Bastante atingido nas costas, Teleco foi transportado para o HPS somente no outro dia. “Eu fiquei deitado sobre as feridas, e fui sentado no avião, machucando as queimaduras. Depois, não lembro mais nada”, diz. O tratamento durou mais de um ano, e Teleco ficou com sequelas nas mãos, que ficaram atrofiadas, muitas cicatrizes nas costas, braços e tem fortes dores em uma das pernas, onde foi feito um enxerto. Ele se aposentou, pois não tinha mais condições de trabalhar, casou e teve dois filhos.

Solidariedade
O empresário Pedro Locatelli, na época, trabalhava em Frederico Westphalen com maquinários agrícolas e bombas de água. A comunidade de Taquaruçu do Sul, que era distrito do município, solicitou ajuda.
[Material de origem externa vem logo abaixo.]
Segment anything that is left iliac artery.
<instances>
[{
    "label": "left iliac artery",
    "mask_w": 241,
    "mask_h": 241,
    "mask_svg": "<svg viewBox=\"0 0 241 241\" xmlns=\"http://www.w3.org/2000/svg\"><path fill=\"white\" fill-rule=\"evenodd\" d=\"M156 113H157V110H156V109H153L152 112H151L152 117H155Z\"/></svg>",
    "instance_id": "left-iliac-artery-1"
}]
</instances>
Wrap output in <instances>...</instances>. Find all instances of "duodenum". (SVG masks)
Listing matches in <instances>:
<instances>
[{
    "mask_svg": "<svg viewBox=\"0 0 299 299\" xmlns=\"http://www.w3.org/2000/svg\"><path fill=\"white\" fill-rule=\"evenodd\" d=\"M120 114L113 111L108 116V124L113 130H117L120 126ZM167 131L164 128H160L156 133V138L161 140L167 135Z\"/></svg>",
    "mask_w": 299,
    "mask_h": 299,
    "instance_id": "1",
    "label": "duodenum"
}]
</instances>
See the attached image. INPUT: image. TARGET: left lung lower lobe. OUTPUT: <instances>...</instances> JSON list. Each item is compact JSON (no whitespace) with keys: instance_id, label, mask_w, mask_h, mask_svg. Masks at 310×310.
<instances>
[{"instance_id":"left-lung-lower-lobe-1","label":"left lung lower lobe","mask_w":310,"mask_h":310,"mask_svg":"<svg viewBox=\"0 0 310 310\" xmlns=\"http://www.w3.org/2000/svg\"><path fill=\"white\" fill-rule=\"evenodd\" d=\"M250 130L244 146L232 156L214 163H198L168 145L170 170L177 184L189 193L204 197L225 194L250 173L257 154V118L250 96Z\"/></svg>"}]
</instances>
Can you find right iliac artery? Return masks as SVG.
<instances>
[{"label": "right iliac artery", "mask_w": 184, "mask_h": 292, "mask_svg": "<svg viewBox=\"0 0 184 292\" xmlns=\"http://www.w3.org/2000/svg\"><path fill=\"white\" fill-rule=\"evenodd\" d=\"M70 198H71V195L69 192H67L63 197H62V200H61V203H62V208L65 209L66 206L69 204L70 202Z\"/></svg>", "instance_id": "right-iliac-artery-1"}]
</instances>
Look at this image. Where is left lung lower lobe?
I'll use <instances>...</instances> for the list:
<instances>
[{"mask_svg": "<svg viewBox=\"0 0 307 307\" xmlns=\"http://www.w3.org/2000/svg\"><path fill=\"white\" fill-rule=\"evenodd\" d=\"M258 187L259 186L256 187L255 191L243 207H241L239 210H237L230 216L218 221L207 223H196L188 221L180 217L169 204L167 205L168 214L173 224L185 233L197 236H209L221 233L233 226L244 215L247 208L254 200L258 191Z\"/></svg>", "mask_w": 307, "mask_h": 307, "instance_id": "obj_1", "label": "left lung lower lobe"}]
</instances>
A empresa contava com uma bomba grande, que ajudou no combate às chamas. “O equipamento empurrava entre 40 e 50 mil litros de água por hora”, recorda. Com a necessidade de transportar os feridos graves a Porto Alegre, ele foi o piloto que levou pacientes em sua própria aeronave, no dia e depois da explosão. Cada voo durava em torno de 1h50 para completar o trecho. “Foi terrível, ficávamos em um estado indescritível ao ver como as pessoas ficaram, em virtude das queimaduras”, lamenta Locatelli.